Эстер спешно перевела все работающие моторы на полную мощность. А когда снова посмотрела вниз, Валентайн быстро уменьшался. На руках он держал темную фигурку, бледная рука свесилась вниз. Эстер показалось, будто сама она – дух Кэтрин, улетающий в небеса. Было ужасно больно внутри, дыхание вырывалось всхлипами, по щеке потекло мокрое и горячее. Может, ее ранили, а она и не заметила? Эстер приложила руку к лицу, на пальцах осталась влага, и Эстер поняла, что плачет. Она плакала о маме, и папе, и о Шрайке, и о Кэтрин, и даже о Валентайне, а над собором все ярче разгоралось электрическое сияние, и Том уводил «Дженни Ганивер» прочь, в темноту.
В Брюхе внезапно выключились все двигатели разом – подействовало странное излучение, пронизывающее весь город сверху донизу. Мегаполис замедлил ход – впервые с тех пор, как вернулся в Охотничьи Угодья.
В Музее, за наскоро построенными баррикадами Чадли Помрой осторожно высунул голову над муляжом синего кита и увидел, что надвигающиеся на его последнюю линию обороны Сталкеры застыли на месте. Вокруг их металлических черепов терновыми венцами повисли облачка искр.
– Квирк всемогущий! – сказал Чадли Помрой горсточке уцелевших историков. – Мы победили!

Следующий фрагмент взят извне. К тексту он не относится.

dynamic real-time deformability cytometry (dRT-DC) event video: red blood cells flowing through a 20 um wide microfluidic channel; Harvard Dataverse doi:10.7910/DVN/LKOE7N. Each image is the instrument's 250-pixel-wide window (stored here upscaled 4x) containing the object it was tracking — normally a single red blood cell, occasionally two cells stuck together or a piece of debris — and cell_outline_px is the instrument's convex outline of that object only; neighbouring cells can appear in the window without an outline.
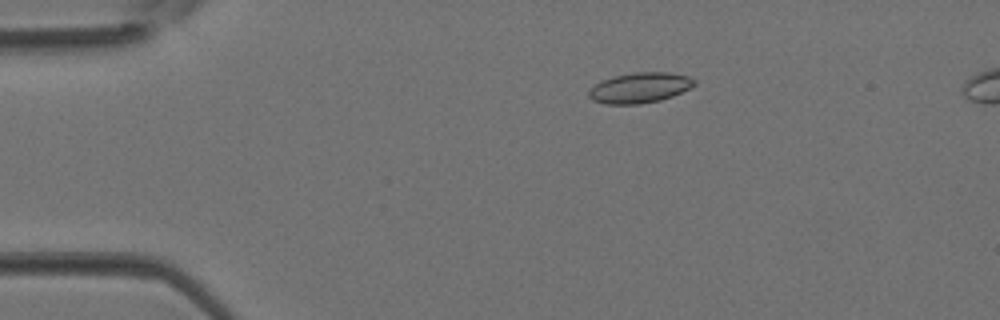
{"species": "Egyptian fruit bat (a non-hibernating species)", "species_latin": "Rousettus aegyptiacus", "temperature_condition": "room temperature", "stored_images_in_passage": 3, "camera_frame_rate_fps": 3000, "um_per_image_px": 0.085, "animal": {"sex": "female"}, "frame": {"image": 1, "passage_image": 1, "time_ms": 0.0, "image_size_px": [1000, 320], "cell_outline_px": [[696, 84], [672, 96], [660, 100], [640, 104], [604, 104], [592, 100], [588, 96], [588, 92], [600, 80], [612, 76], [636, 72], [668, 72], [688, 76], [696, 80]], "centroid_in_image_um": [54.35, 7.45], "position_along_channel_um": 30.6, "area_um2": 18.67}}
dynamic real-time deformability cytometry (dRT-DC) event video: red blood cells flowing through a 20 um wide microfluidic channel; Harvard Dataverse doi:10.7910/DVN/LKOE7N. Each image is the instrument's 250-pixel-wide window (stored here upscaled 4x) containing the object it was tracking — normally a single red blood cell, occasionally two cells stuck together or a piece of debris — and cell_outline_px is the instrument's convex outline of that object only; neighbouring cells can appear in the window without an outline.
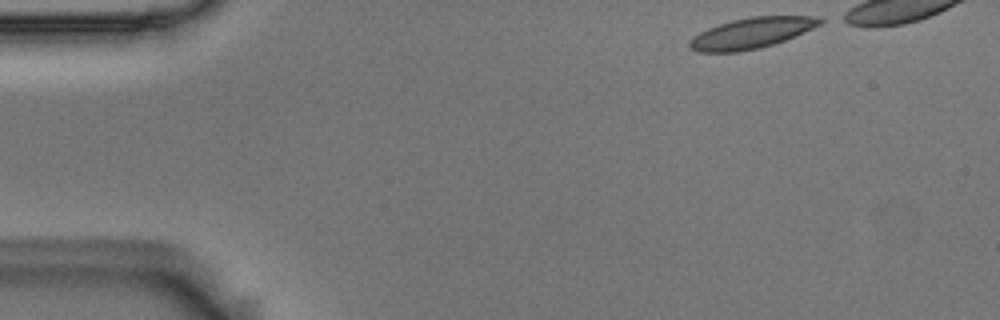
{"species": "Egyptian fruit bat (a non-hibernating species)", "species_latin": "Rousettus aegyptiacus", "temperature_condition": "room temperature", "stored_images_in_passage": 7, "camera_frame_rate_fps": 3000, "um_per_image_px": 0.085, "animal": {"sex": "male"}, "frame": {"image": 1, "passage_image": 1, "time_ms": 0.0, "image_size_px": [1000, 320], "cell_outline_px": [[824, 20], [820, 24], [804, 32], [784, 40], [760, 48], [740, 52], [696, 52], [688, 48], [688, 40], [700, 32], [708, 28], [732, 20], [752, 16], [816, 16]], "centroid_in_image_um": [63.82, 2.82], "position_along_channel_um": 21.2, "area_um2": 23.29}}
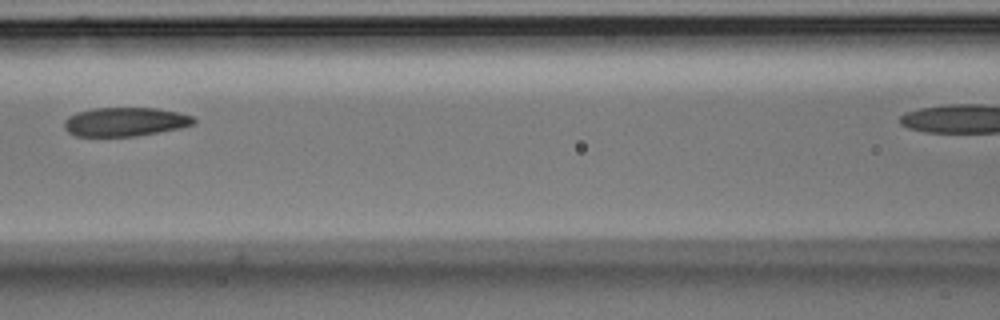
{"frame": {"image": 2, "passage_image": 6, "time_ms": 1.667, "image_size_px": [1000, 320], "cell_outline_px": [[196, 124], [180, 128], [136, 136], [76, 136], [68, 132], [64, 128], [64, 120], [68, 116], [76, 112], [92, 108], [156, 108], [176, 112], [192, 116], [196, 120]], "centroid_in_image_um": [10.61, 10.35], "position_along_channel_um": 156.0, "area_um2": 21.85}}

Валентайн смотрит вслед красному дирижаблю, озаренному пламенем пожаров на Верхнем ярусе и ветвистыми молниями, что сверкают над куполом собора Святого Павла. Далеко внизу безнадежно звякает пожарный колокол и раздаются панические крики инженеров. Огни святого Эльма пляшут вокруг Кейт, ее волосы потрескивают и искрятся, когда Валентайн их гладит. Он бережно поправляет попавшую ей в рот прядку, прижимает дочь к себе – и тут в них ударяет молния. Миг – и они охвачены огнем, испаряются, исчезают. Только тень их костей отпечаталась на сверкающем небе.
Глава 37
Птичьи дороги
Лондон был увенчан короной из молний – словно луч, нацеленный за сотню миль на Батмунх-Гомпу, завился вокруг верхних ярусов и обрушил каскады расплавленного металла на нижние палубы. Взрывы сотрясали Брюхо, обломки летели в воздух, крутясь, как сухие листья, подхваченные ураганом. Несколько дирижаблей взлетали тоже, но оболочки, наполненные газом, загорались, сморщивались и падали – яркие огненные точки на фоне большого пожара.

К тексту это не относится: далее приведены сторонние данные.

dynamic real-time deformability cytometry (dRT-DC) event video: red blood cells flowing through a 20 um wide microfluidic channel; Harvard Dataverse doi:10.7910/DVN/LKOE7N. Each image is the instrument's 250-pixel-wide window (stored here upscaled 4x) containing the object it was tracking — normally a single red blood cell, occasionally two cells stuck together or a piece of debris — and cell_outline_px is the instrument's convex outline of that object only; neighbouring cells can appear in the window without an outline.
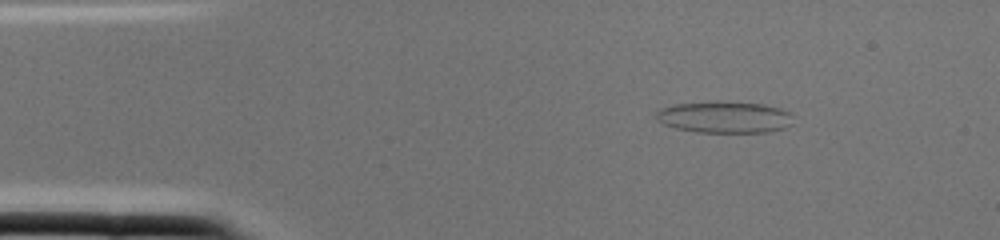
{"species": "common noctule bat (a hibernating species)", "species_latin": "Nyctalus noctula", "temperature_condition": "cold", "stored_images_in_passage": 1, "camera_frame_rate_fps": 3000, "um_per_image_px": 0.085, "animal": {"sex": "female", "body_mass_g": 22.0, "forearm_length_mm": 56.7}, "frame": {"image": 1, "passage_image": 1, "time_ms": 0.0, "image_size_px": [1000, 240], "cell_outline_px": [[792, 124], [784, 128], [768, 132], [696, 132], [676, 128], [664, 124], [656, 120], [656, 112], [660, 108], [676, 104], [716, 100], [720, 100], [764, 104], [780, 108], [792, 112]], "centroid_in_image_um": [61.6, 9.94], "position_along_channel_um": 23.4, "area_um2": 25.72}}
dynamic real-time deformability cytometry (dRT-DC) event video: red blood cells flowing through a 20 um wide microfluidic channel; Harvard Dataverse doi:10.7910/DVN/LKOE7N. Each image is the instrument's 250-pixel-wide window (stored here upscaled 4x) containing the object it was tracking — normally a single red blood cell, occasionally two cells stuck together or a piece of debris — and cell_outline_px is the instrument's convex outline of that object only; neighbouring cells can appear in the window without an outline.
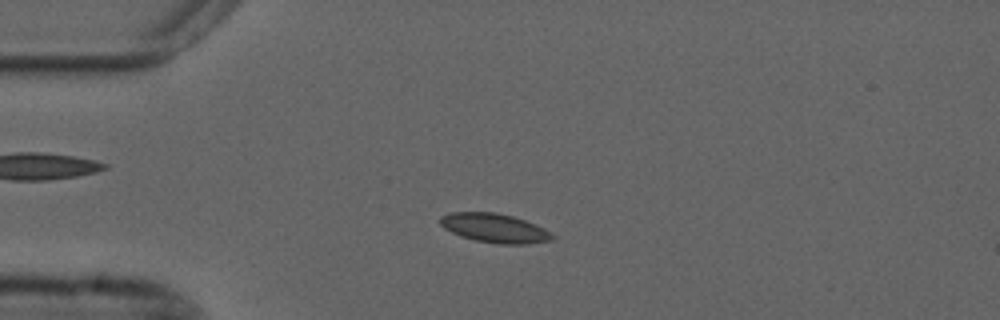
{"species": "common noctule bat (a hibernating species)", "species_latin": "Nyctalus noctula", "temperature_condition": "cold", "stored_images_in_passage": 54, "camera_frame_rate_fps": 3000, "um_per_image_px": 0.085, "animal": {"sex": "male", "forearm_length_mm": 52.5}, "frame": {"image": 1, "passage_image": 12, "time_ms": 3.667, "image_size_px": [1000, 320], "cell_outline_px": [[556, 236], [552, 240], [528, 244], [496, 244], [476, 240], [460, 236], [444, 228], [440, 224], [440, 216], [452, 212], [496, 212], [512, 216], [524, 220], [544, 228]], "centroid_in_image_um": [42.04, 19.39], "position_along_channel_um": 43.0, "area_um2": 19.02}}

Спаслась только «Дженни Ганивер». Она летела на краю бури, крутясь и раскачиваясь под ударами ветра. С такелажа и пропеллеров срывались длинные ленты радужного света. Моторы отказали после первого же выброса энергии, и никакими силами не удавалось снова их запустить. Том обмяк в пилотском кресле и плакал, беспомощно глядя, как их уносит все дальше от гибнущего города.
Он мог только повторять одно и то же:
– Это я виноват. Это все я виноват…
Эстер тоже смотрела туда, где только что высился собор Святого Павла, – как будто все еще видела Кэтрин и ее отца.
– Нет, Том, – сказала она. – Это случайно вышло. В машине у них что-то испортилось. Виноваты Кром и Валентайн. Виноваты инженеры, что запустили эту штуковину, и моя мама виновата, что выкопала ее. Виноваты Древние, что ее изобрели. Пьюси и Генч виноваты, что старались тебя убить, и Кэтрин виновата, что спасла меня от смерти…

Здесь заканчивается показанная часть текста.